§ **WHAT IS REQUIRED**:
Retype the lines from the line containing "Эффективность" up to and including the line containing "Операторы применяют комбинацию следующих", reproducing each one precisely.

§ **RECORDS FOR THIS EXERCISE**:
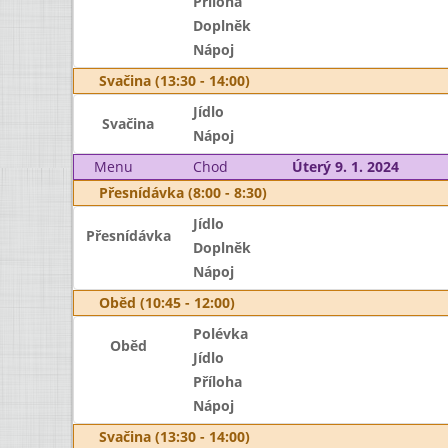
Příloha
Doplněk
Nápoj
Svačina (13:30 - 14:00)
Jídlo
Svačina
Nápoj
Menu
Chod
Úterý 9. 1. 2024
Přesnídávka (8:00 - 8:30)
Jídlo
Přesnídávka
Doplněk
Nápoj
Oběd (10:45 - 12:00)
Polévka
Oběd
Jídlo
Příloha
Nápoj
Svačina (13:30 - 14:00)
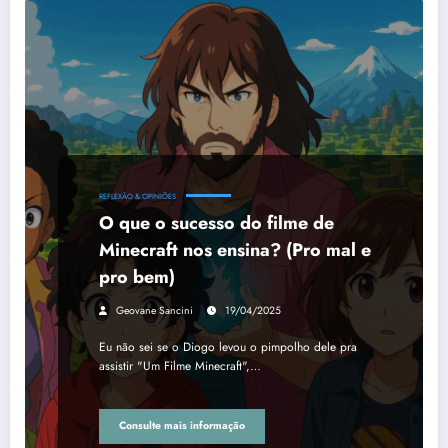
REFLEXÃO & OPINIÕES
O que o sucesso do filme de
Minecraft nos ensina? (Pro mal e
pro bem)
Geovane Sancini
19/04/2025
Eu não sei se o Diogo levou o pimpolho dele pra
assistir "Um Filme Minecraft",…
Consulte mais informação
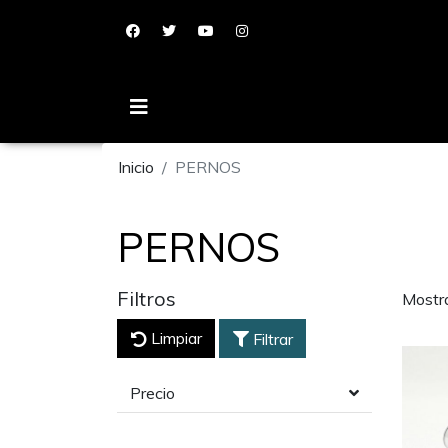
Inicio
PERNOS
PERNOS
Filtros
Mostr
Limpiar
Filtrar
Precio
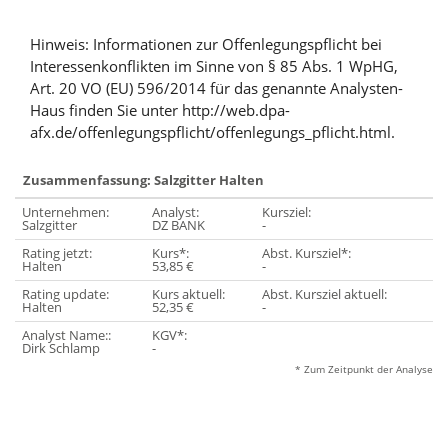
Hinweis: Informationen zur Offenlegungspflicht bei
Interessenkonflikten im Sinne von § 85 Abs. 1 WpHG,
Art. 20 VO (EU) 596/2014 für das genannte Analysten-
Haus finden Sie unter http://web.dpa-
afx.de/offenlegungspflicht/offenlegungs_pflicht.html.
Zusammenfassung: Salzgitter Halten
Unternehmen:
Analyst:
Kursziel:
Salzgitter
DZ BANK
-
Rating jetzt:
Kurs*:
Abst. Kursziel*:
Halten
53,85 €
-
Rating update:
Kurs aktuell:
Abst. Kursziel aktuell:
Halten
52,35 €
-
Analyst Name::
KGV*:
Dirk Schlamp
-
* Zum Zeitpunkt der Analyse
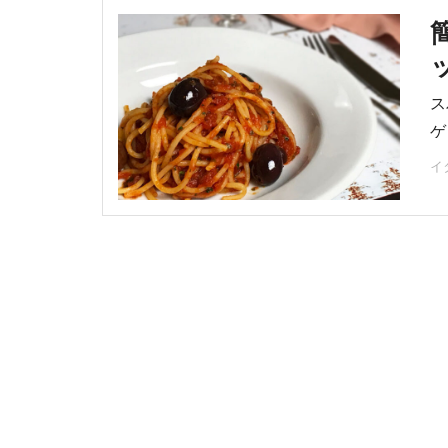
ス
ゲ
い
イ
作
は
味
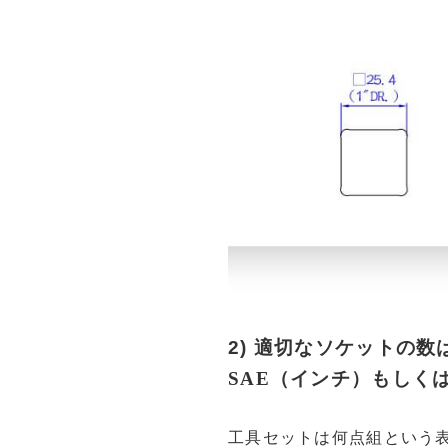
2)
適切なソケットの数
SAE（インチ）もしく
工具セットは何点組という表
* * *
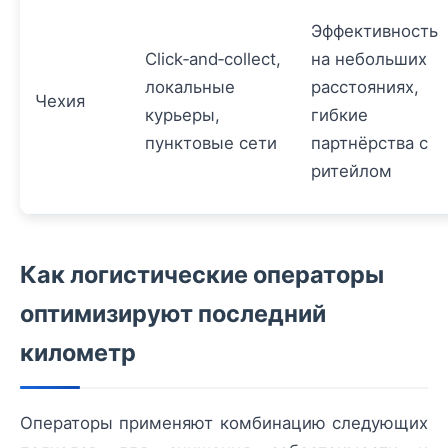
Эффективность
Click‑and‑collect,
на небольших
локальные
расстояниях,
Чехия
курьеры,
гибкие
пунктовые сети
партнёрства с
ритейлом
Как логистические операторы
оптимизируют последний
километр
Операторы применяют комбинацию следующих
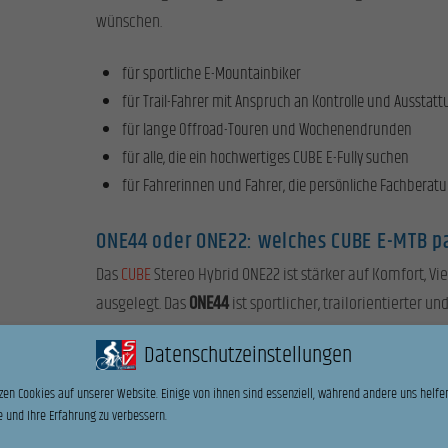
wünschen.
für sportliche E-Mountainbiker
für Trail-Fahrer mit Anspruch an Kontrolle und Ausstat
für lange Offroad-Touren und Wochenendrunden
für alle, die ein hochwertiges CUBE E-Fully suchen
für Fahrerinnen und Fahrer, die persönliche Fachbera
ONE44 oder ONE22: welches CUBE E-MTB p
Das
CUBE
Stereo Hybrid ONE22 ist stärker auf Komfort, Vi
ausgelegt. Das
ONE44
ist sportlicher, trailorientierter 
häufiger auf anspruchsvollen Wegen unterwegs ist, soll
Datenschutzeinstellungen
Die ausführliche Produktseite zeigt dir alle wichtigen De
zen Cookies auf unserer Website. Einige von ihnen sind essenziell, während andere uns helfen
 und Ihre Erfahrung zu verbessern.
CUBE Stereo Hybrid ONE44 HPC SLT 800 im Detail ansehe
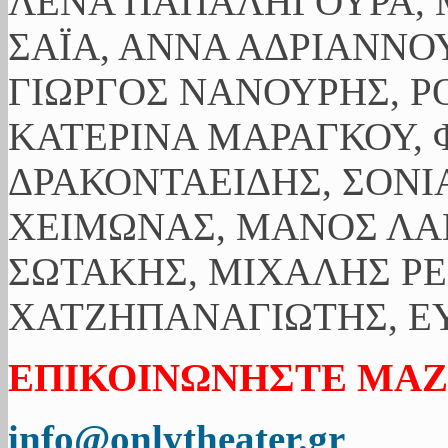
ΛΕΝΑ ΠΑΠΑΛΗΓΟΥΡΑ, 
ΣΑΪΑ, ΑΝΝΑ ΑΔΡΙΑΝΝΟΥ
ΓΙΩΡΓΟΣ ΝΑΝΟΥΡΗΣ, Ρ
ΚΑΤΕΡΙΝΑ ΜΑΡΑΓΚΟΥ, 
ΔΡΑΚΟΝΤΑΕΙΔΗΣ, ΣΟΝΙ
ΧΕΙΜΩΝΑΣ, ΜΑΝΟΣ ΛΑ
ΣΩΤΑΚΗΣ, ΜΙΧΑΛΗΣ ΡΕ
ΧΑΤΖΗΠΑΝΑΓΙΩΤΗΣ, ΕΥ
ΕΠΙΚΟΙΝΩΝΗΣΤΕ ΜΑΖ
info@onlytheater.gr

§ **WRITTEN REPLY**:
Эффективность
Click‑and‑collect,
на небольших
локальные
расстояниях,
Чехия
курьеры,
гибкие
пунктовые сети
партнёрства с
ритейлом
Как логистические операторы
оптимизируют последний
километр
Операторы применяют комбинацию следующих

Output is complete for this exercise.